Gambling Addiction – Pathological Gambling

Gambling addiction is often participation in games of chance that dominates the life of an individual and leads to a decrease in social, professional, material and family values.

Symptoms of Gambling Addiction:

  • constant interest and loss of sense of time during the game
  • changing the circle of interests
  • constant thoughts about the game, fantasizing about gambling
  • loss of control
  • pronounced inability to stop gambling both after a large gain and after a series of losses
  • states of psychological discomfort, irritability, nervousness, restlessness in relatively short periods after another participation in the game and an irresistible desire to gamble again.

Such conditions of gambling addiction  are reminiscent of drug abstinence in some symptoms: headache, sleep disturbance, restlessness, bad mood, impaired concentration.
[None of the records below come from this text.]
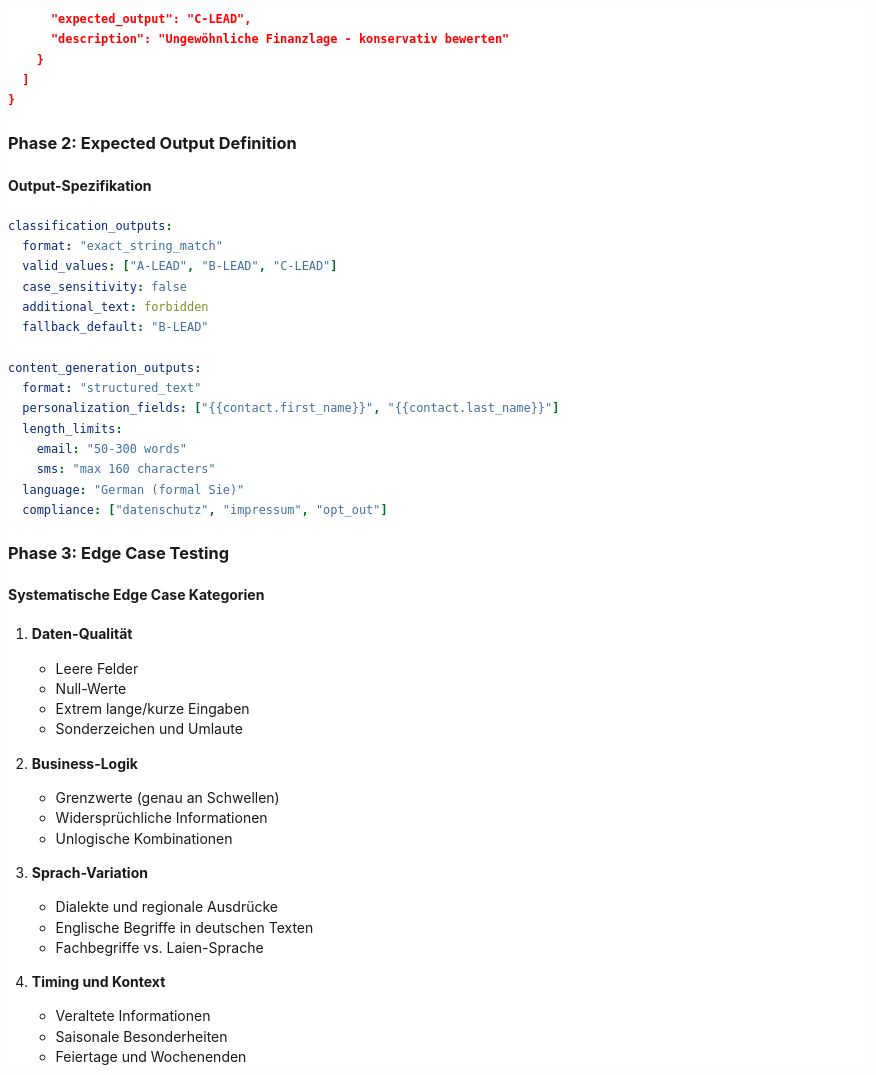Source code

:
 ```json
      "expected_output": "C-LEAD",
      "description": "Ungewöhnliche Finanzlage - konservativ bewerten"
    }
  ]
}
```

### Phase 2: Expected Output Definition

#### Output-Spezifikation
```yaml
classification_outputs:
  format: "exact_string_match"
  valid_values: ["A-LEAD", "B-LEAD", "C-LEAD"]
  case_sensitivity: false
  additional_text: forbidden
  fallback_default: "B-LEAD"
  
content_generation_outputs:
  format: "structured_text"
  personalization_fields: ["{{contact.first_name}}", "{{contact.last_name}}"]
  length_limits:
    email: "50-300 words"
    sms: "max 160 characters"
  language: "German (formal Sie)"
  compliance: ["datenschutz", "impressum", "opt_out"]
```

### Phase 3: Edge Case Testing

#### Systematische Edge Case Kategorien
1. **Daten-Qualität**
   - Leere Felder
   - Null-Werte 
   - Extrem lange/kurze Eingaben
   - Sonderzeichen und Umlaute

2. **Business-Logik**
   - Grenzwerte (genau an Schwellen)
   - Widersprüchliche Informationen
   - Unlogische Kombinationen

3. **Sprach-Variation**
   - Dialekte und regionale Ausdrücke
   - Englische Begriffe in deutschen Texten
   - Fachbegriffe vs. Laien-Sprache

4. **Timing und Kontext**
   - Veraltete Informationen
   - Saisonale Besonderheiten
   - Feiertage und Wochenenden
  • characteristically gradual increase in the frequency of gambling and the urge for increasing risks
  • periodic tension accompanied by excitement related to the game, an irresistible desire to gamble again
  • rapid decline in the ability to resist temptation.

The individual decides to stop gambling once and for all, and at the slightest provocation (meeting with friends, talking about gambling, proximity to the casino), gambling is repeated.

gambling addiction

Gambling Addiction in the UK

A recent survey says  that UK gambling addiction is much worse than thought.

Gambling addiction rates may be much higher than generally thought. According to this research, nearly half of people with a pathological gambling problem are not getting any help.

In a survey authorized by the GambleAware charity, YouGov estimated that up to 2.7% of adults in Great Britain were problem gamblers. That’s nearly 1.4 million people with issues with gambling addiction. Experts say that true addiction rate is likely to be higher.
YouGov questioned 16,000 people for the survey.

The report also found that as many as 7% of adults, or 3.6 million people, report having been negatively affected by someone else’s gambling problem.

Overall, the research suggests that nearly 5 million British people have experienced harm linked to gambling, both family members and the gamblers.

However, both the YouGov survey and the health survey figures were likely to contain flaws, with the true rate of problem gambling likely to be closer to the commonly used 0.7% figure than YouGov’s 2.7% estimate.